For many college students, the biggest challenge they will face in a given semester is a cumulative microeconomics final. For Brian Dungan, his biggest challenge came in the form of a cranial ectomy, a procedure to remove a portion of his brain in an attempt to alleviate epileptic seizures.
When Dungan enrolled at WSU to pursue his bachelor’s degree at age 37, he knew he might be in for a struggle. But the constant headaches and poor concentration due to his epilepsy medication made life unbearable, so when his doctors at Mayo Clinic recommended brain surgery, he agreed.
The surgery was intense and excruciating. During the process half of Dungan’s skull was removed, and he was weaned off his medication as the doctors sought to induce seizures to map their origin. Once the origin was identified, doctors removed a portion of Dungan’s brain with the intent to stop his seizures once and for all.

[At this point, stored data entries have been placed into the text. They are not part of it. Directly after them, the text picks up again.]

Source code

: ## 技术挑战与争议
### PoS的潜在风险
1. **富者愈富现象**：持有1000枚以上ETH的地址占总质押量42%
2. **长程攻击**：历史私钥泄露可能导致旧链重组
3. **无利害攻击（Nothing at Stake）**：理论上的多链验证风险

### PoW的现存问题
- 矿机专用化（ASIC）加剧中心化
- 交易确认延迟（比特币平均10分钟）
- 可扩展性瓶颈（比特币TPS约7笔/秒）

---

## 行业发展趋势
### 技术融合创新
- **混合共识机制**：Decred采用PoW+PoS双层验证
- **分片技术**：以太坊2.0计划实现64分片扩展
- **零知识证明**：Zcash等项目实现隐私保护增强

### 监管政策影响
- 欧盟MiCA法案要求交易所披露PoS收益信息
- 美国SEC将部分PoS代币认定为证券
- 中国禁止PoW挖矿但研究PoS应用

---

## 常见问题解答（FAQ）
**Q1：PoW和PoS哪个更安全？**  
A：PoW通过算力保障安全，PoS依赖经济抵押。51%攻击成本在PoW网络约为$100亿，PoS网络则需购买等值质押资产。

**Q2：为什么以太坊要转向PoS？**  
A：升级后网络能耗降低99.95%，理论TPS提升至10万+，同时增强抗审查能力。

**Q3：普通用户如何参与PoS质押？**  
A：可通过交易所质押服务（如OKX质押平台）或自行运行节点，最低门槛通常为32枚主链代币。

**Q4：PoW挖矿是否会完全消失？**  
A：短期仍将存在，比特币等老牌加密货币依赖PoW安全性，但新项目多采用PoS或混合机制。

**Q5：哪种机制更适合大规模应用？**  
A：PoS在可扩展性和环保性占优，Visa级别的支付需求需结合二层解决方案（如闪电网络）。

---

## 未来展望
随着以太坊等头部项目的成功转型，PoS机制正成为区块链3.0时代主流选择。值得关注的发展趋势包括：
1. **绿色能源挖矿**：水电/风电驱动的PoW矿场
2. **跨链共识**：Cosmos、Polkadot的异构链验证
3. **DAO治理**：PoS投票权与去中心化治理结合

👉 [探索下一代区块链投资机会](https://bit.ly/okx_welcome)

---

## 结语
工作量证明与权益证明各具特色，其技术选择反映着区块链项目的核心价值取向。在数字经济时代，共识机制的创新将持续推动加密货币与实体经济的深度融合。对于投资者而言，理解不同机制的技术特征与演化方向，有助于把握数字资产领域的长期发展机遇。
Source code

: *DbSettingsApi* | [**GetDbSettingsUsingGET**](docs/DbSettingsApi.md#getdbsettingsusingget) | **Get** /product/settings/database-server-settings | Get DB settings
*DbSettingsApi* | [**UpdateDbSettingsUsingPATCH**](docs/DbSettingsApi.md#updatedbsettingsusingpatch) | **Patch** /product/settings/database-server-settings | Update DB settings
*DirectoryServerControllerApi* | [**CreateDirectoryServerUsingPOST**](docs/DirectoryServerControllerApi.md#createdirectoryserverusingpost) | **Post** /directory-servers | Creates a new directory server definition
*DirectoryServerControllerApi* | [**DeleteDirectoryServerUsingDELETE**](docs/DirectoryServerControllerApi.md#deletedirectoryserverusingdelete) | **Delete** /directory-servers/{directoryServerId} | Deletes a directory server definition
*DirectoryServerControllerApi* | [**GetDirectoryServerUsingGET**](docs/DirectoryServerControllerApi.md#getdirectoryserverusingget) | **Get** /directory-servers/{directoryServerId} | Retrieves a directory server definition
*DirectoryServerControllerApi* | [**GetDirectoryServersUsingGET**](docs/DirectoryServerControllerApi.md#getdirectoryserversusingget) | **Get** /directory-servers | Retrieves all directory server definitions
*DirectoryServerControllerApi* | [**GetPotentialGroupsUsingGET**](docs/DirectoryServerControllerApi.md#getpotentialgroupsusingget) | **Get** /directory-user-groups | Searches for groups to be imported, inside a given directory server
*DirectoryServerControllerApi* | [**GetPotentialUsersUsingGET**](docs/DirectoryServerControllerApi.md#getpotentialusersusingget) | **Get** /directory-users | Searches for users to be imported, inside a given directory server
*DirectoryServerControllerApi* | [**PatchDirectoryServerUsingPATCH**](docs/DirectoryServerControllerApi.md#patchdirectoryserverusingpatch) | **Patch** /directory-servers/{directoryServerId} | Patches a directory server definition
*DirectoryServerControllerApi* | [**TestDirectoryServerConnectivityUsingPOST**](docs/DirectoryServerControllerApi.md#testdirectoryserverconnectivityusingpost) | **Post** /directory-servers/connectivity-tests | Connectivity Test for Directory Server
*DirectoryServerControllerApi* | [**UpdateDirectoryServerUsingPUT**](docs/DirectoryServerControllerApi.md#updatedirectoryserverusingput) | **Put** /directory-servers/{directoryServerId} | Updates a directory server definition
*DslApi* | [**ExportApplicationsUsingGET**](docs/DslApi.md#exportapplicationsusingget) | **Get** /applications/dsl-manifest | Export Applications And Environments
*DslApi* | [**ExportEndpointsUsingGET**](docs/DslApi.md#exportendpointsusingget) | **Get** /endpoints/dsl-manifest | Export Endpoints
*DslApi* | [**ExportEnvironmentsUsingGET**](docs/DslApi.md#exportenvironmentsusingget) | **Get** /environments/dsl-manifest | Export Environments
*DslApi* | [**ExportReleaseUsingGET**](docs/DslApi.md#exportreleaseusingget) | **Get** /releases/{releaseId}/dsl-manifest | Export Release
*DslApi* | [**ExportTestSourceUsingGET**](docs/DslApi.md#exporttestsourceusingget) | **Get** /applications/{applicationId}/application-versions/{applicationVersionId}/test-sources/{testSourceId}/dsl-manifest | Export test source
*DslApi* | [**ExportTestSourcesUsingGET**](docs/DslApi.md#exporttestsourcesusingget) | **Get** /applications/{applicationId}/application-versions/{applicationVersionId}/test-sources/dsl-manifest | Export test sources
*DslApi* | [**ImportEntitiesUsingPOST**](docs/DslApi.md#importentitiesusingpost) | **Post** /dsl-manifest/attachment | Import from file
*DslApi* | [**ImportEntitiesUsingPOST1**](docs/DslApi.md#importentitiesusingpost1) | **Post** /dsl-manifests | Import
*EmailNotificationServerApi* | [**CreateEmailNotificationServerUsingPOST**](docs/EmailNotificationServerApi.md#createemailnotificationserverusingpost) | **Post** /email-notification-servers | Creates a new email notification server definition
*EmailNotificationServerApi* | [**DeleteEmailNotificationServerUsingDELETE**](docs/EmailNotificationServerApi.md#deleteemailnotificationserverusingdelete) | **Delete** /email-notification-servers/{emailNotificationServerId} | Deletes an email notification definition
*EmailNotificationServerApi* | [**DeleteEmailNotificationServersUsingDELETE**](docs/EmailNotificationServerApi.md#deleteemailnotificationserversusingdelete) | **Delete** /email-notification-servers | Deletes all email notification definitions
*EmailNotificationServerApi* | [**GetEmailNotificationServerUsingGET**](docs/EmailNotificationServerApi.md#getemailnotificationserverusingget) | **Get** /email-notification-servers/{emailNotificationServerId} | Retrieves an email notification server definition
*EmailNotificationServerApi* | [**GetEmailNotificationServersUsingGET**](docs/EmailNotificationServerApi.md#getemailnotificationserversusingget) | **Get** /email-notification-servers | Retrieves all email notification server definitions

While recovering from surgery, Dungan stayed motivated by remembering his goal of graduating from WSU. The Eden Prairie native even took a class the semester he underwent the cranial ectomy, and finished the course with an “A.”
“It was quite a long recovery,” Dungan said. “But knowing that I had a goal of getting back to college to finish my degree gave me the determination and strength to get back on my feet.”
Over the following summer, Dungan underwent physical, speech and cognitive therapy while enrolled in a summer term course. The therapy was frustrating and every day was a challenge to his mind and body. But the overall experience has been positive, with Dungan’s quality of life—and his grade point average—improving greatly. He will graduate with a degree in professional studies with a minor in physical science and concentration in history.
“It was an incredibly long road with many obstacles; however, it was worth everything I put into it,” said Dungan.
Dungan’s next challenge is deciding how best to use his degree and his talents. A class he designed during his undergraduate work explored fuel consumption in the U.S. and sparked an interest in corn-based ethanol and biofuels, so he’s considering pursuing a career as a lobbyist for the ethanol industry. But for now he’s grateful to return to his job at Interlachen Country Club in Edina, Minn.
“The management and staff were so welcoming and made it very easy for me to come back to work while I look for a job,” said Dungan. “I can’t thank them enough.”
He is also thankful to the doctors and nurses at Mayo Clinic, his therapists at Winona Clinic, the helpful staff at WSU’s Office of Access Services, and his friends and family who supported him along the way.
“Going back to college was not just a great challenge,” Dungan said, “but one of the most rewarding things I’ve done in my life. I’m so happy I made this decision.”